## Passage given:
[Begin]

A right triangle has a short leg equal to 6 and a long leg equal to 8. Find the hypotenuse using the Pythagorean Theorem.
The Pythagorean Theorem is a^(2) + b^(2) = c^(2), where a= short leg, b= long leg, and c= hypotenuse. So we have a=6, b=8, and must solve for c. Plug the values in the Pythagorean Theorem equation (6)^2 + (8)^2 = c^2 36 + 64 = c^2 100 = c^2 10 = c Therefore our hypotenuse equals 10. Our right triangle has sides equal to 6, 8, and 10 (from shortest to longest leg).
Find the indefinite integral of x^(2)−3x−4.
Because the integral is indefinite, we only need to solve the problem as is, and not worry about plugging in values after integrating. x^(2)-3x-4 Add one to each exponent value, and place that same number as a denominator. x^(2+1)/3 - 3x^(1+1)/2 - 4x^(0+1)/1 [x^(3)]/3 - [3x^(2)]/2 -4x Check you answer by deriving. If you get the same answer as the initial problem, then you solved correctly. When you derive, you move the exponent to the front and subtract 1 from the exponent of each variable. [3*1x^(3-1)]/3 - [2*3x^(2-1)]/2 - [1*4x^(1-1)] [3x^(2)]/3 - [6x^(1)]/2 - [4x^(0)] x^(2) - 3x - 4 Remember, anything to the power of 0, equals 1. Since we derived and got the same problem as we started, our integration was done correctly.

[End]

## Detection annotation records:
[Begin]

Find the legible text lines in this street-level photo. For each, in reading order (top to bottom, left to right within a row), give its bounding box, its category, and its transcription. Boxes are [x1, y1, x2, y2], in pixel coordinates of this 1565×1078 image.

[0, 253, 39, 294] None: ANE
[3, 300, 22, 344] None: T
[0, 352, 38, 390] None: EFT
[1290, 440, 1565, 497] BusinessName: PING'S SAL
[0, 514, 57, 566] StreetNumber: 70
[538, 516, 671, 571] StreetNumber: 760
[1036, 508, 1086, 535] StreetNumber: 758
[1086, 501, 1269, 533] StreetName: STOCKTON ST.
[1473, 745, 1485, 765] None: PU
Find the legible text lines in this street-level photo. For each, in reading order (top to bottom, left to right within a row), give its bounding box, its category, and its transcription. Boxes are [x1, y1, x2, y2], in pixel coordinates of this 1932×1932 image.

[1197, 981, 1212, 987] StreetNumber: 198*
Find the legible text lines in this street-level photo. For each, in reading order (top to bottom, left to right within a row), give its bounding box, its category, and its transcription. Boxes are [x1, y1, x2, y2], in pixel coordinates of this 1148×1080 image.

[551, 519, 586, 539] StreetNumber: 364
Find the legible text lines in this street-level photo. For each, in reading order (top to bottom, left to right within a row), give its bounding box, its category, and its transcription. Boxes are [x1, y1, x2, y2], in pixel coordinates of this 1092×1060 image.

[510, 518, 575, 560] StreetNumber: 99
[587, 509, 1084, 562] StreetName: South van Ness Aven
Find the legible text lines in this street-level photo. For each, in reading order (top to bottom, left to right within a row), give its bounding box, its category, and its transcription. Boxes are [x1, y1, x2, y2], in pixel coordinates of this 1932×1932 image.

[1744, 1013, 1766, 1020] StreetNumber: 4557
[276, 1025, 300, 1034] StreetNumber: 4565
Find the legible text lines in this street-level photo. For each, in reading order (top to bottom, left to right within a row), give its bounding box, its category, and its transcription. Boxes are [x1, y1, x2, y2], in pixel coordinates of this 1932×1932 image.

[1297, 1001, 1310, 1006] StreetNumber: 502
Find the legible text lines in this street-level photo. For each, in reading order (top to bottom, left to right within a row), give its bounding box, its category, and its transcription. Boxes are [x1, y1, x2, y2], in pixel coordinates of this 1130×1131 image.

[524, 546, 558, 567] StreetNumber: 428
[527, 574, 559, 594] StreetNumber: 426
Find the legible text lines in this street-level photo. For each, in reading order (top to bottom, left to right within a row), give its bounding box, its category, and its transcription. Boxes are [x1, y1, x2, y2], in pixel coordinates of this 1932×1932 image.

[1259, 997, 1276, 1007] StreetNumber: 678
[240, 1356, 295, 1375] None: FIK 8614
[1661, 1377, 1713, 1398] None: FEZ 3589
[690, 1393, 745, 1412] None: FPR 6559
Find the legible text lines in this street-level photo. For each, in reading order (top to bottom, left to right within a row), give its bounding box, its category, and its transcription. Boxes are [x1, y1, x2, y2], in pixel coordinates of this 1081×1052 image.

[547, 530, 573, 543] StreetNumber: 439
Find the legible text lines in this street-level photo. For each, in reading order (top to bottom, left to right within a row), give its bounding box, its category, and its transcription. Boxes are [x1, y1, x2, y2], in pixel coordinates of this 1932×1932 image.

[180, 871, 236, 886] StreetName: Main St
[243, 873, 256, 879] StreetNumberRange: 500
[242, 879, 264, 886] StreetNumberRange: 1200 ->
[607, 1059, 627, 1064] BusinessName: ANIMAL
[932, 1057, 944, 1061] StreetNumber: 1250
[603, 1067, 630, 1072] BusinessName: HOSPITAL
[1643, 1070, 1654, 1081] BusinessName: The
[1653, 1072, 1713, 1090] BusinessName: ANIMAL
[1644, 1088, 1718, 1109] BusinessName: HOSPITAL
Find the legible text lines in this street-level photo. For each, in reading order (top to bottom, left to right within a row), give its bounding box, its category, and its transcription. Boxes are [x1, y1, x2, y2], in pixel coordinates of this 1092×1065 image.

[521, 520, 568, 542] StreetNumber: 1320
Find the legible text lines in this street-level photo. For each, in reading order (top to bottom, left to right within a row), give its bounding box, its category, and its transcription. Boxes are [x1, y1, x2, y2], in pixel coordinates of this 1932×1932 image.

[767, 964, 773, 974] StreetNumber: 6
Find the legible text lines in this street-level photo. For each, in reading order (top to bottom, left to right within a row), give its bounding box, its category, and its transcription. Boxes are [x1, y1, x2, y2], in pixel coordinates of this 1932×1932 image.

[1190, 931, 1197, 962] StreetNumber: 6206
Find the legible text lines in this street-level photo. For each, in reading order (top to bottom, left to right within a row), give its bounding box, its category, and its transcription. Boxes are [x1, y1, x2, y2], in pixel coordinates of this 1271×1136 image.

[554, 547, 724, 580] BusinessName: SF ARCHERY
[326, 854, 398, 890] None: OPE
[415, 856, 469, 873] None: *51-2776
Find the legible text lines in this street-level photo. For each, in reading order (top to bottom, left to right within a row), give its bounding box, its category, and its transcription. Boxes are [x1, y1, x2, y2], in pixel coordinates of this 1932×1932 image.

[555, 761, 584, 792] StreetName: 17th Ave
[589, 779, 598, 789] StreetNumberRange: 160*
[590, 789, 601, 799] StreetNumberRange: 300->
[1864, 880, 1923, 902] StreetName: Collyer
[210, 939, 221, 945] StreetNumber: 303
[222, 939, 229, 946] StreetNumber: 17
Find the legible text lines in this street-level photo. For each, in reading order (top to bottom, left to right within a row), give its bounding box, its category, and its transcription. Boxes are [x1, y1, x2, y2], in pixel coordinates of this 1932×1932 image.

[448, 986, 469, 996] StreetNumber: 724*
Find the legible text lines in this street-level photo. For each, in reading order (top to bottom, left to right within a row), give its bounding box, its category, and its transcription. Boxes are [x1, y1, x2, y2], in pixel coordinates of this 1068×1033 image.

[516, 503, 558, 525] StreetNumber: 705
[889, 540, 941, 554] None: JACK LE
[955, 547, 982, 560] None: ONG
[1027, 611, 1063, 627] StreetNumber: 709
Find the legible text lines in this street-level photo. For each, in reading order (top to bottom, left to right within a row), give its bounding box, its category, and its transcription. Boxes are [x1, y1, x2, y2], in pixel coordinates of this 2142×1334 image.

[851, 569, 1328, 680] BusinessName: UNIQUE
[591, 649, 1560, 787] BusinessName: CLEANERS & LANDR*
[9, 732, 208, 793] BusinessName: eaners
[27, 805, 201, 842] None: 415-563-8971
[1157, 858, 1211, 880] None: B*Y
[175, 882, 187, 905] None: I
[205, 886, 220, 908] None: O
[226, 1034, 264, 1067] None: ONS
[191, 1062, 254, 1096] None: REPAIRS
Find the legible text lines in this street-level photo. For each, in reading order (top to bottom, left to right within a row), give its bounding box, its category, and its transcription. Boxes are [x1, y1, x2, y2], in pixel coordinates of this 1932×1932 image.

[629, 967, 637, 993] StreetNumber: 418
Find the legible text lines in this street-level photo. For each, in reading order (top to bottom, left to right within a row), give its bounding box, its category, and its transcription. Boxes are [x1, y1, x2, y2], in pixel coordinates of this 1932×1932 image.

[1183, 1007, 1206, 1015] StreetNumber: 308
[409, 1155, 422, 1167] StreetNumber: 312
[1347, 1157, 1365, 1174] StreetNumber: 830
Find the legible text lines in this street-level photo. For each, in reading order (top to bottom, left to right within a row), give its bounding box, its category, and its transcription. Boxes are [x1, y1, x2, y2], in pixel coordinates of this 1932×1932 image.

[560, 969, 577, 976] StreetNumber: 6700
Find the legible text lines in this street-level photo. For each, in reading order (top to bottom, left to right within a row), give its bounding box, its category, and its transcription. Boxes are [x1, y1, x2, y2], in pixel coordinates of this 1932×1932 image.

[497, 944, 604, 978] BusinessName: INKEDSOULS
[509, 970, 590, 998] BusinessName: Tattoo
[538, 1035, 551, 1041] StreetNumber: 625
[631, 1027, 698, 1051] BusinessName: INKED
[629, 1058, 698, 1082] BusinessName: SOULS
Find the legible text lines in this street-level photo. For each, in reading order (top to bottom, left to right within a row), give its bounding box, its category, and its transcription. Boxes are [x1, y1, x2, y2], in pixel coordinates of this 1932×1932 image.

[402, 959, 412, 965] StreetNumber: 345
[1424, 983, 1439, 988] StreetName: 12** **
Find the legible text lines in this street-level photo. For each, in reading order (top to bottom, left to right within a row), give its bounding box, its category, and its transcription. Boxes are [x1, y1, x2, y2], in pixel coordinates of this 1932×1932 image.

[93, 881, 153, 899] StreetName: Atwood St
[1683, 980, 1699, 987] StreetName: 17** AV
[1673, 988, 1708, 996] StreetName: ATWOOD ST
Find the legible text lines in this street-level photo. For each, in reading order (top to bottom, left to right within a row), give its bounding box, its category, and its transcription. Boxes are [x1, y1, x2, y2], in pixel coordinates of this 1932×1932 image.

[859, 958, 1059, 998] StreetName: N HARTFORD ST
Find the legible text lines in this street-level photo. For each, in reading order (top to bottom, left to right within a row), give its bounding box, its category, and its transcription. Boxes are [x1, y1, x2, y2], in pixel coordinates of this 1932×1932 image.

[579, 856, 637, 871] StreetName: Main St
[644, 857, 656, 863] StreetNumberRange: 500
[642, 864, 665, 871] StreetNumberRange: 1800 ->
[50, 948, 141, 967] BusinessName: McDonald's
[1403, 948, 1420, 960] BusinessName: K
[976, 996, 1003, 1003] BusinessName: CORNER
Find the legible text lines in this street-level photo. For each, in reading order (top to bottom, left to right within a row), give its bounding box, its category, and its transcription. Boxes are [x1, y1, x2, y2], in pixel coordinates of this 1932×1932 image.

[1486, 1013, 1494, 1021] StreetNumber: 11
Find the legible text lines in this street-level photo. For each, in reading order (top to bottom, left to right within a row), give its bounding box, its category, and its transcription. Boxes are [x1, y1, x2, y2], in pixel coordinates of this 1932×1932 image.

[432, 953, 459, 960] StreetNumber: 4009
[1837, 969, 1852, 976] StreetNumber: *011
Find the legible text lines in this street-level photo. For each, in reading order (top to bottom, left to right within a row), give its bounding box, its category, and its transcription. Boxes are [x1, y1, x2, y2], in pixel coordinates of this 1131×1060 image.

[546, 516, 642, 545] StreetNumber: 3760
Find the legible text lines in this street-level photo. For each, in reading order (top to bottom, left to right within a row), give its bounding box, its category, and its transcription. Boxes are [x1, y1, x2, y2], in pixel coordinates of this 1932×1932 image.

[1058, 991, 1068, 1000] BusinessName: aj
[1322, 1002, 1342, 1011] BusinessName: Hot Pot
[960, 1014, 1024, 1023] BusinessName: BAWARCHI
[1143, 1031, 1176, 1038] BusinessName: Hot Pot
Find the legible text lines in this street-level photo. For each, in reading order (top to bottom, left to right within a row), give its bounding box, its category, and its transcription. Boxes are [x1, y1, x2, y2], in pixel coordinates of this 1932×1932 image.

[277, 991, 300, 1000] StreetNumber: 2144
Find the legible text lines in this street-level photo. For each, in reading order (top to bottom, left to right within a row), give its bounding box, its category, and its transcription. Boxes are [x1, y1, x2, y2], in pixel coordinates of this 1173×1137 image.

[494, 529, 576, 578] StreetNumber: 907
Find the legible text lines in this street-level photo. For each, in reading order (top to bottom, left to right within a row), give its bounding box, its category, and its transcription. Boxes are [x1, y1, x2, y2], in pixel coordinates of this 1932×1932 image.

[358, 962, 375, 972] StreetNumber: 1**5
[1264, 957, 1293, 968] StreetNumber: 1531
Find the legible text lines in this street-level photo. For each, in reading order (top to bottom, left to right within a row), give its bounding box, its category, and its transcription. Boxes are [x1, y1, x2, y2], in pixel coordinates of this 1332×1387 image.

[End]

## Short problem A:
Say whether each statement agrees with the math solutions, answering yes or no and quoting the words that decide it. (i) The triangle's hypotenuse equals 10. (ii) The integral to be found is a definite one. (iii) The integration answer is checked by deriving.
## Short problem B:
Extract from the math solutions the words between "The Pythagorean Theorem is" and "to longest leg).", inclusive.
## Short problem C:
Answer from the math solutions:
(i) What lengths are given for the triangle's short leg and long leg?
(ii) Which expression is to be integrated?
(iii) According to the text, what does anything to the power of 0 equal?
None of the entries is needed here.

## Correct answer A:
(i) Yes: "Therefore our hypotenuse equals 10."
(ii) No: "Because the integral is indefinite, we only need to solve the problem as is, and not worry about plugging in values after integrating."
(iii) Yes: "Check you answer by deriving."

## Correct answer B:
The Pythagorean Theorem is a^(2) + b^(2) = c^(2), where a= short leg, b= long leg, and c= hypotenuse. So we have a=6, b=8, and must solve for c. Plug the values in the Pythagorean Theorem equation (6)^2 + (8)^2 = c^2 36 + 64 = c^2 100 = c^2 10 = c Therefore our hypotenuse equals 10. Our right triangle has sides equal to 6, 8, and 10 (from shortest to longest leg).

## Correct answer C:
(i) The short leg is 6 and the long leg is 8.
(ii) x^(2)−3x−4
(iii) 1